Though the sound of it resembles a breeze through a forest, Polish has acquired a reputation for being both strange and fearsome. Could it be the thorny tangle of diacritics which make up a page of Polish text that earns it such foreboding? Its barred ł and dotted ż, the ę and ą with hook beneath, or the ś, the ź, the ń, and the ć with their flying acutes? Or perhaps our dread stems from those letters which should be familiar, but are thrown into such unlikely couplings as rz and cz?
This is, after all, a language that calls itself polszczyzna. Could it be the dense undergrowth of grammatical complexity that makes us shiver? That special set of numbers used solely to count male humans? The three declinations, and seven cases? Nominative, accusative, genitive, dative, instrumental, locative, vocative, imperfective, perfective, animate, inanimate… must every discussion of Polish sound like a bevy of linguists at a conference in Białołęka after five Żubrówkas too many? Even our very first steps into Polish are fraught with peril; simply conjugating the verb ‘to want’ — chcę, chcesz, chce — is enough to make us wail, “Chcę uciec!” (I want to run away!) Should we flee then, as if it were the Polish language itself that the dramatist Żeromski described? “Nagły, daleki, jadowity głos drgnął w lasach.” (A sudden sound, far-off and baneful, stirred in the forest.)
This great language deserves better, however, than such timorous quaking. Examine the heart of Polish, and we find it not so fearsome. Indeed, it is a kindness of spirit and compassion that we find in the 13th century Latin text where the very first words in Polish are written down. Day, ut ia pobrusa, a ti poziwai, said the miller Bogwalus to his weary spouse, lovingly (I’ll grind for a while, you rest). The first true flowering of Polish came in 1580 nearly three centuries later, and was equally tender:
Wszytki troski na świecie, wszytki wzdychania
I żale, i frasunki, i rąk łamania
Wszytki a wszytki za raz w dom się mój noście…

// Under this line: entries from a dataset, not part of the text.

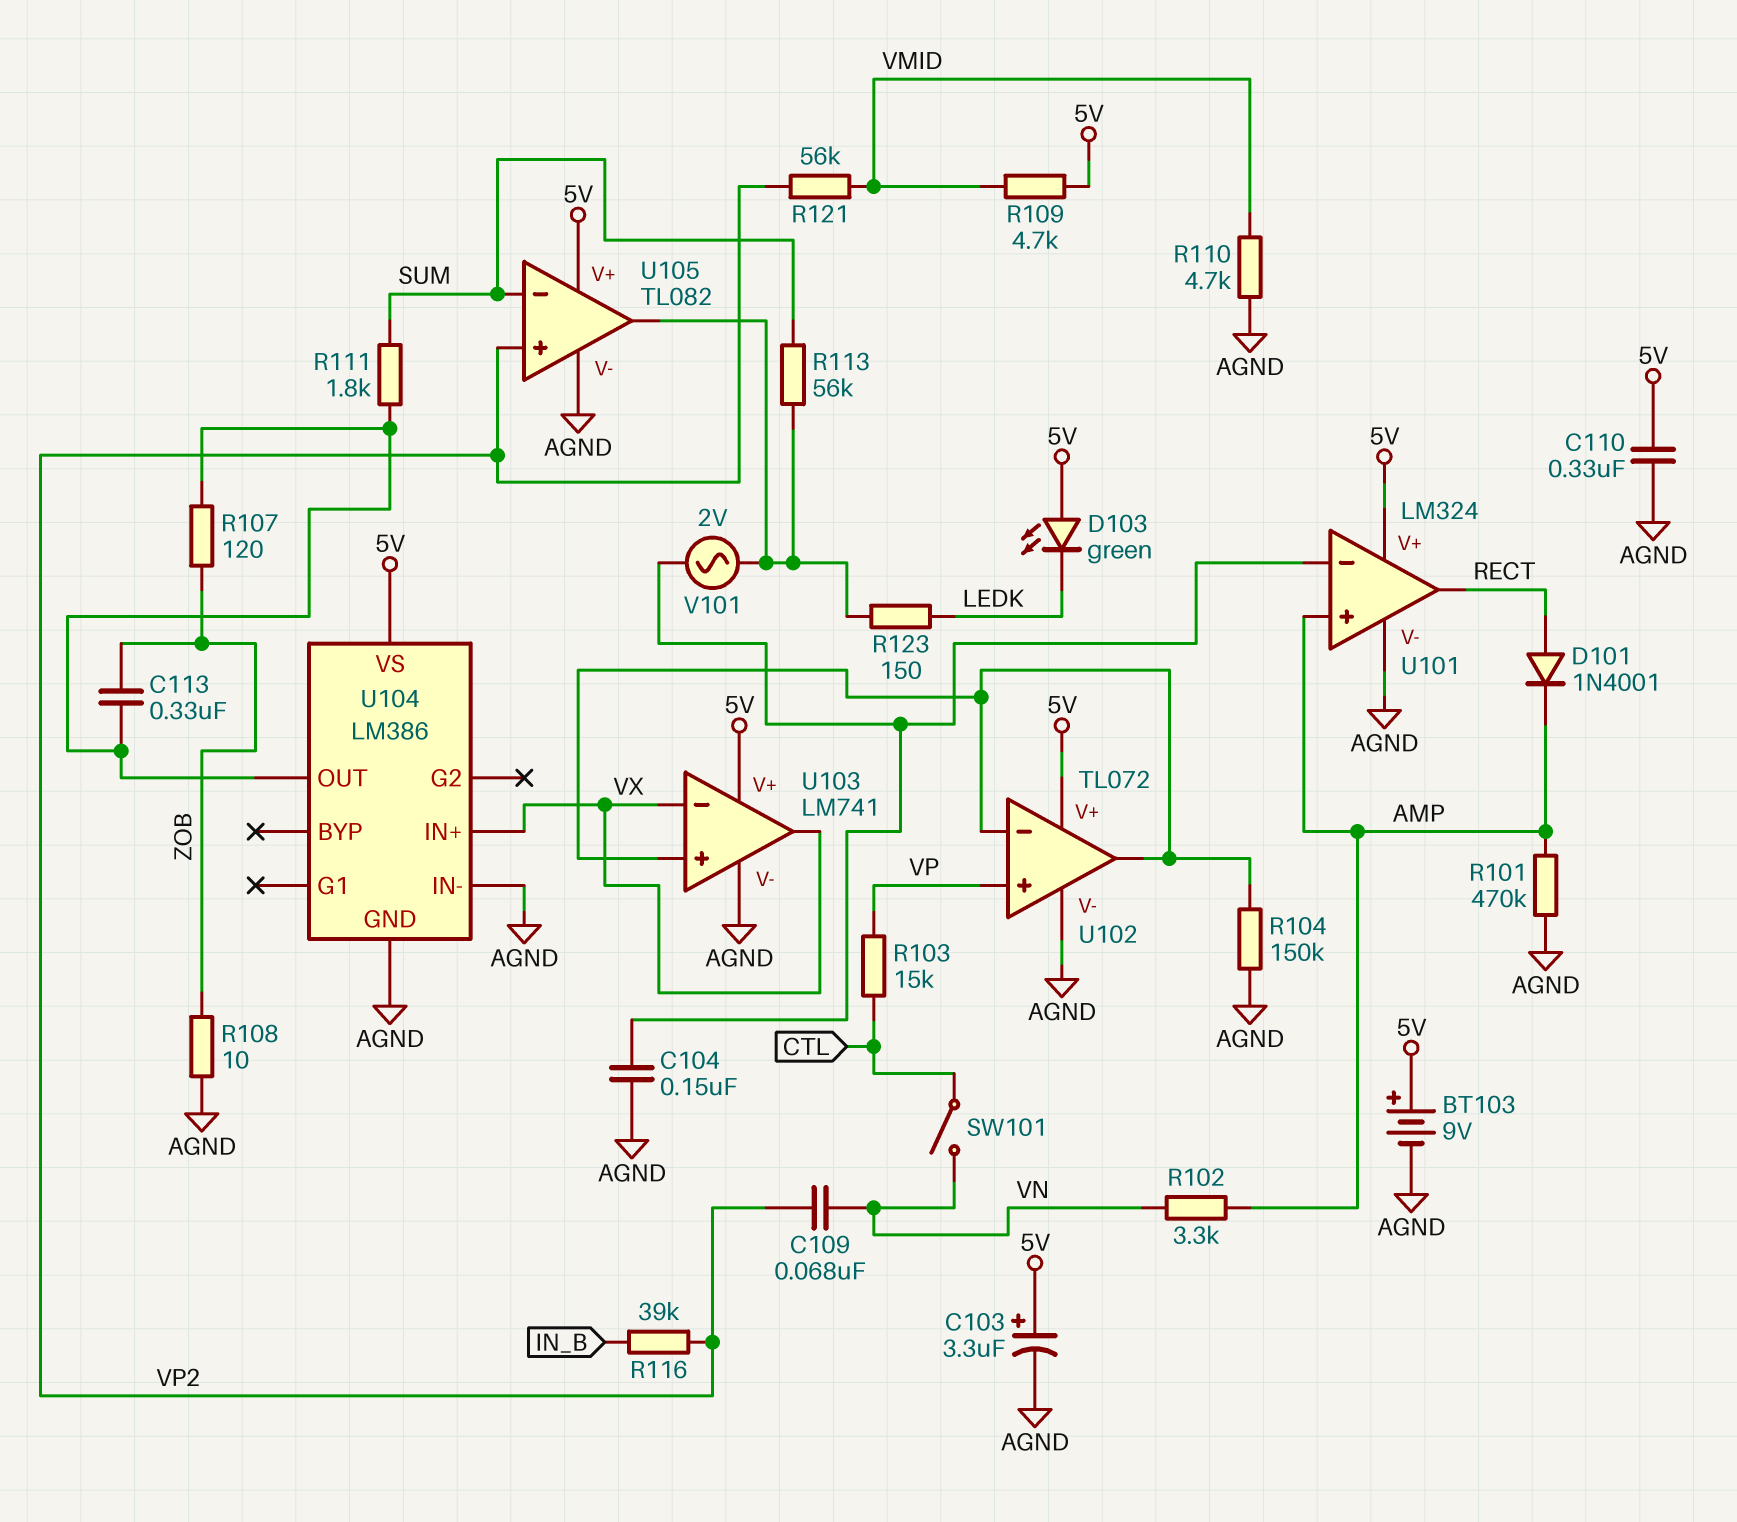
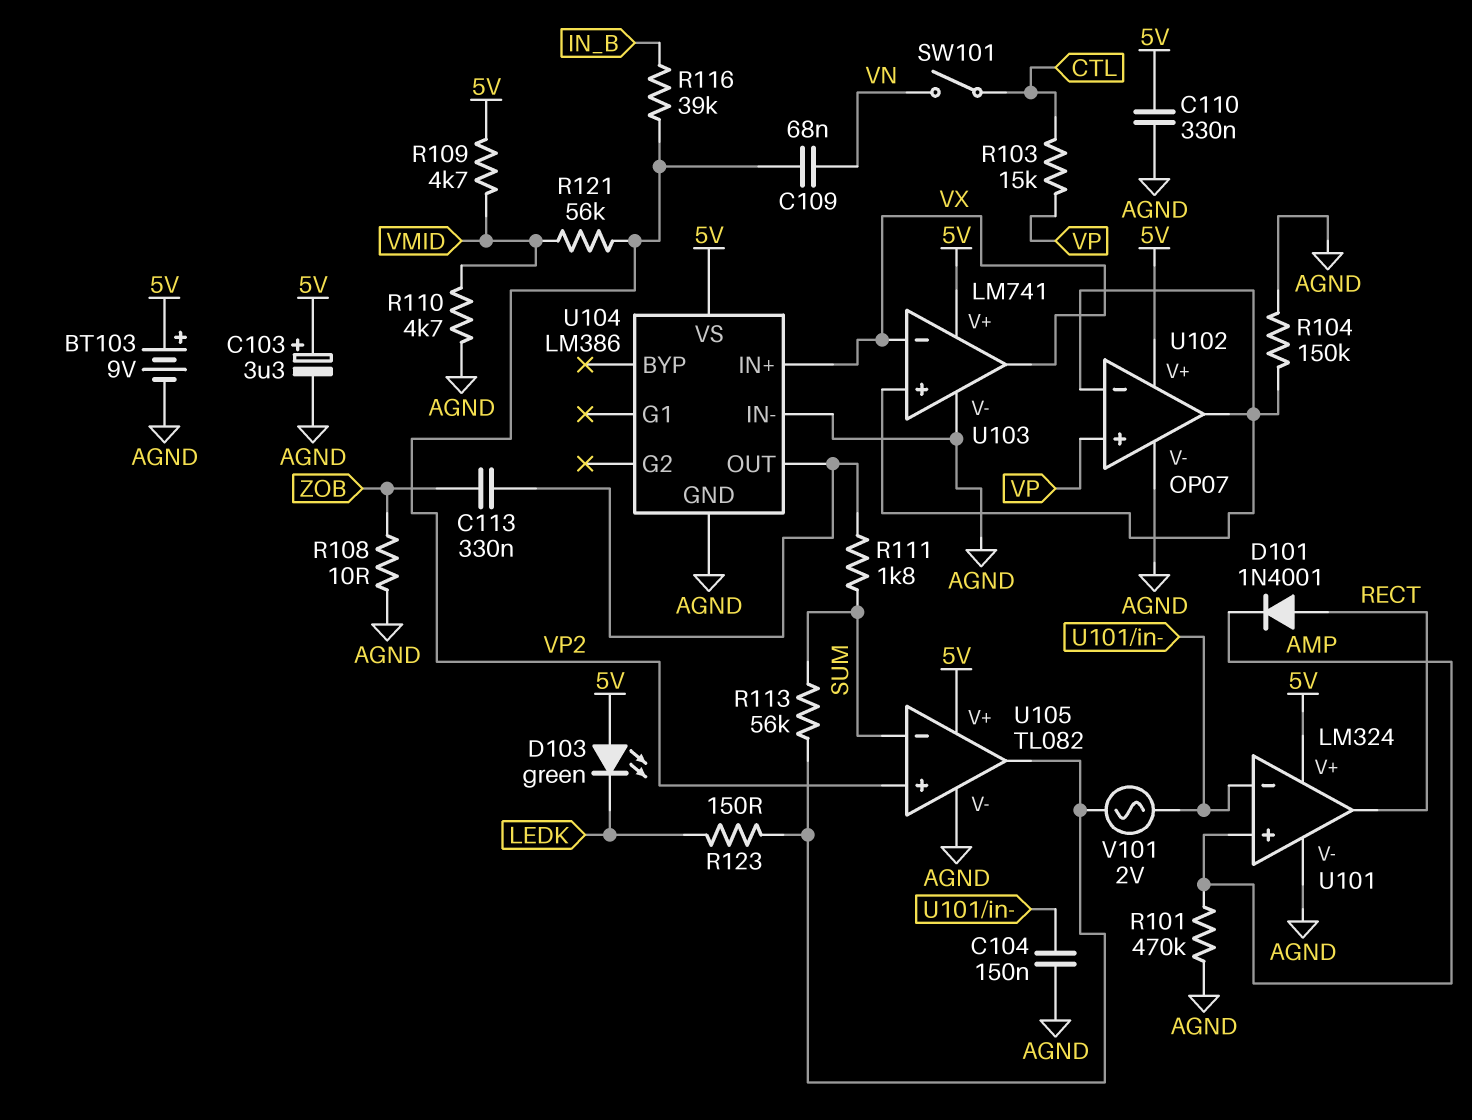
R102: 3.3k (AMP, VN) -> none
R107: 120 (U104/OUT, ZOB) -> none
U102: TL072 -> OP07

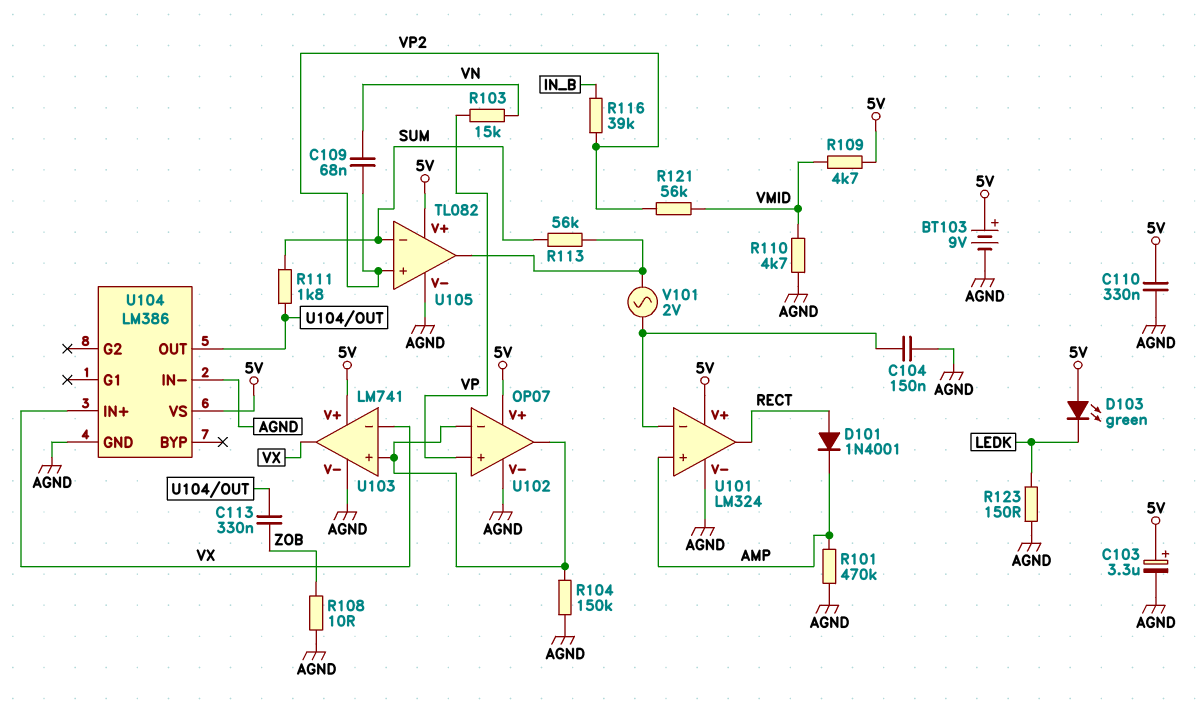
R103: 15k (CTL, VP) -> 15k (VN, VP)
R123: 150 (LEDK, U105/out) -> 150 (AGND, LEDK)
SW101: switch (CTL, VN) -> none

All the world’s sorrow, grief, and worries,
All lamentations, and wringing of hands
All, but all, enter my house at once…
Across 19 Treny (threnodies), or poems of grief, Jan Kochanowski lamented the sudden death of his two-and-a-half year old daughter, Urszulka. While now a classic of Polish literature, this sharing of intimate pain kicked up an initial furor, bucking as it did, prevalent trends to commemorate only the brave and warlike deeds of the great and military good. From these gentle beginnings, the poetry of the Polish soul marches forth across the centuries to greet us, a parade bearing names such as Mickiewicz, Słowacki, Krasiński, Miłosz, Szymborska, Zagajewski, Tkaczyszyn-Dycki. Nobel Prizes in Literature jangle at their chests like medals.
What good though, if the soul is gentle, yet alphabet and grammar are still a bristling armory surrounding it? The apparent strangeness of Polish, like its fearsomeness, is merely a product of a kinship yet to be acknowledged. While it may take us a moment to find the signs of shared blood, Polish is a cousin to English; both are members of the Indo-European family which also includes Greek, French, Persian, and Bengali. Poland lies not so far from where I now sit writing in the west of England — a mere thousand short miles. I could walk that in just 13 days and a morning (assuming I didn’t stop to eat or sleep), while it would take me 41 hours more to get to Rome.
English finds its home among the daughters of Germanic — Dutch, German, and the Scandinavian set — willfully individualistic creatures one and all. Polish is a Slavic sister, a more harmonious group, even closer to one another than the Romance sisters Italian, Portuguese, and Spanish are. With Czech, Slovak, and western dialects of Ukrainian and Belarusian, Polish forms such a close-knit huddle that the company of translators can often be avoided. More distant siblings include Russian, Serbian, and Bulgarian, though in eschewing the Cyrillic of the Eastern Church, Polish is more hospitable with her Roman letters.
Diacritics or no diacritics, a bird (ptak) in Poland might sound unfamiliar at first, yet its Russian counterpart, пти́ца, gives up nothing of its song to the uninitiated. Our closeness is also reflected in a host of words that are near-identical — most a result of shared history and culture. Film, teatr, komputer, autobus, satelita, student, telefon, tekst, fakt, bank, lampa, mapa, grupa, minuta, gazeta, dokument — none require an introduction. Yet other familiar words hail from a much earlier shared horizon, a dimly remembered childhood when our ancestors lived side by side. Are nos and “nose” not almost identical? Isn’t there a noticeable similarity between woda and “water?” Can we not recognize the root of dom (house) in “domestication?” When we turn to those most fundamental of words, the first ones we learn, like nursery rhymes — one, two, three, mother, and brother (jeden, dwa, trzy, matka i brat) even there, that which unites us is clear.